Maka tidak mengherankan jika Israel dan sekutunya Amerika menentang langkah itu. Bahkan Israel memutuskan menyerang Gaza di saat dukungan untuk Abbas terus meningkat dari berbagai negara dan pihak.

Awal bulan ini Presiden AS Barack Obama pun meminta Otoritas Palestina (PA) membatalkan niatnya mengajukan resolusi ke Majelis Umum PBB untuk peningkatan status Palestina. Namun Abbas mengatakan ini adalah langkah  pertama Palestina untuk mendapatkan hak-hak mereka.

 
Mengenai persatuan Hamas dan Fatah, menurut Sekjen International Conference of Islamic Scholars (ICIS) KH. Hasyim Muzadi adalah nomor satu yang harus dilakukan untuk mengatasi Israel.

"Yang diperlukan pertama kali sebenarnya adalah persatuan Hamas dan Fatah yang selama ini terus diadu domba habis-habisan oleh Israel," jelasnya Jum'at yang lalu di Jakarta (23/11).

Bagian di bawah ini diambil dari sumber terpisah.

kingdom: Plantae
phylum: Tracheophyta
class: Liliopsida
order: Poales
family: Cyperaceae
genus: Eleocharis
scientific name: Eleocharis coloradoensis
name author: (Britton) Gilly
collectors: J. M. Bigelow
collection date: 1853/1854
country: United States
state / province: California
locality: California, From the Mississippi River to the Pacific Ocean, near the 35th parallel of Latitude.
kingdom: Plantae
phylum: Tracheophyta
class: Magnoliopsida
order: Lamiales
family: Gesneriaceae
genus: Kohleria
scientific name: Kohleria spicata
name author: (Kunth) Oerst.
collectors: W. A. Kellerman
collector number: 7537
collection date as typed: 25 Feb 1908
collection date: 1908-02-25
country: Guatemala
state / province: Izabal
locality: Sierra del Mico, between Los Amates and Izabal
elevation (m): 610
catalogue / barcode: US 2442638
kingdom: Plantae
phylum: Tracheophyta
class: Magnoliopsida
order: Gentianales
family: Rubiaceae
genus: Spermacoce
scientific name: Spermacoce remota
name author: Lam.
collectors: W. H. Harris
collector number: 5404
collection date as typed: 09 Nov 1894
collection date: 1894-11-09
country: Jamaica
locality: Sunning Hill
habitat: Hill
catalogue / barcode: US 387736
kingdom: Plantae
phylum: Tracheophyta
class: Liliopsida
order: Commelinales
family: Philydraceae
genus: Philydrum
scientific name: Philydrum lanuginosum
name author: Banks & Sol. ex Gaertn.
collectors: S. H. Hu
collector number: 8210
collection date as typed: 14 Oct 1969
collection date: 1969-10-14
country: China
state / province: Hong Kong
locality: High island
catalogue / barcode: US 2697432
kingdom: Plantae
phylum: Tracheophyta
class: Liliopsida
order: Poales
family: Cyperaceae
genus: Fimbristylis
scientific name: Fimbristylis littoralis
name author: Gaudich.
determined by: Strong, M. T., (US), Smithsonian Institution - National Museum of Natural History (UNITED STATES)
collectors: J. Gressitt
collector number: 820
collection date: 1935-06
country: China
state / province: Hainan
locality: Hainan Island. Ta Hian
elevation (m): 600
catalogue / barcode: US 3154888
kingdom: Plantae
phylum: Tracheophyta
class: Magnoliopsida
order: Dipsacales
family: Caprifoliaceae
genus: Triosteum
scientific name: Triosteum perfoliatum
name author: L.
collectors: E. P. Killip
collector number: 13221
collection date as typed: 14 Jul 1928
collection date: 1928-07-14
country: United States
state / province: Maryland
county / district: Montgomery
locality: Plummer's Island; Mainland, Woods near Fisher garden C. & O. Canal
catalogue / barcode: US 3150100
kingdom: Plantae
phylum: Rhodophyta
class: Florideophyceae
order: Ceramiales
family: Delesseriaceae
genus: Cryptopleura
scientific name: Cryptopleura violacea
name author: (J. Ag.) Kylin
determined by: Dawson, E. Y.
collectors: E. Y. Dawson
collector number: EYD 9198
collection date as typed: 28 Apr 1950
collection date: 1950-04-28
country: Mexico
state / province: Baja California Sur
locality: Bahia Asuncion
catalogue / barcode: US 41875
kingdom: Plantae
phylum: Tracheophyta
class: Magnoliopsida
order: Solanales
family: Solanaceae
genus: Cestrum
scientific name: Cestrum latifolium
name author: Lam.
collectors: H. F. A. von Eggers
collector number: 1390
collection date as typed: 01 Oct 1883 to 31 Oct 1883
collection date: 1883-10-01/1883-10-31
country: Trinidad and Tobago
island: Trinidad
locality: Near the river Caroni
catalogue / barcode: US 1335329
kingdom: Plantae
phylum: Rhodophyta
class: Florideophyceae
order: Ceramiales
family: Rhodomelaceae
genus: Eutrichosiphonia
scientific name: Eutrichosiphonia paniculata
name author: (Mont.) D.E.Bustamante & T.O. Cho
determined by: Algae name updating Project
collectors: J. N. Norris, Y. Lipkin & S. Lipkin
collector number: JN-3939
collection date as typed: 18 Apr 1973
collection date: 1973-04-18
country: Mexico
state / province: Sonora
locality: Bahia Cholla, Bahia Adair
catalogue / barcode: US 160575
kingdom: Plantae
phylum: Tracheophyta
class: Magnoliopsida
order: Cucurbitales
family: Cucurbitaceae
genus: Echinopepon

Seminggu yang lalu, Hamas dan Fatah sudah menunjukkan persatuannya dalam menghadapi serbuan roket dan rudal Israel ke Gaza.

Keputusan persatuan itu diungkap pemimpin-pemimpin kedua faksi di Tepi Barat (19/11).

"Mulai saat ini, kami mengumumkan dengan pemimpin (faksi) lain bahwa kami mengakhiri pemisahan," kata tokoh senior Fatah, Jibril Rajoub, di hadapan seribu pengunjuk rasa di Ramallah, Palestina.

Dalam unjuk rasa yang dihadiri beberapa tokoh senior Hamas menyambut pernyataan Jibril Rajoub dengan teriakan, "Bersatu, bersatu! Hajar Tel Aviv (Israel)!"

"Siapa pun yang membecirakan tentang pemisahan (Hamas dan Fatah), mulai hari ini adalah tindakan kriminal," tegas pemimpin Hamas, Mahmud al-Ramahi. (Abu Dzakir).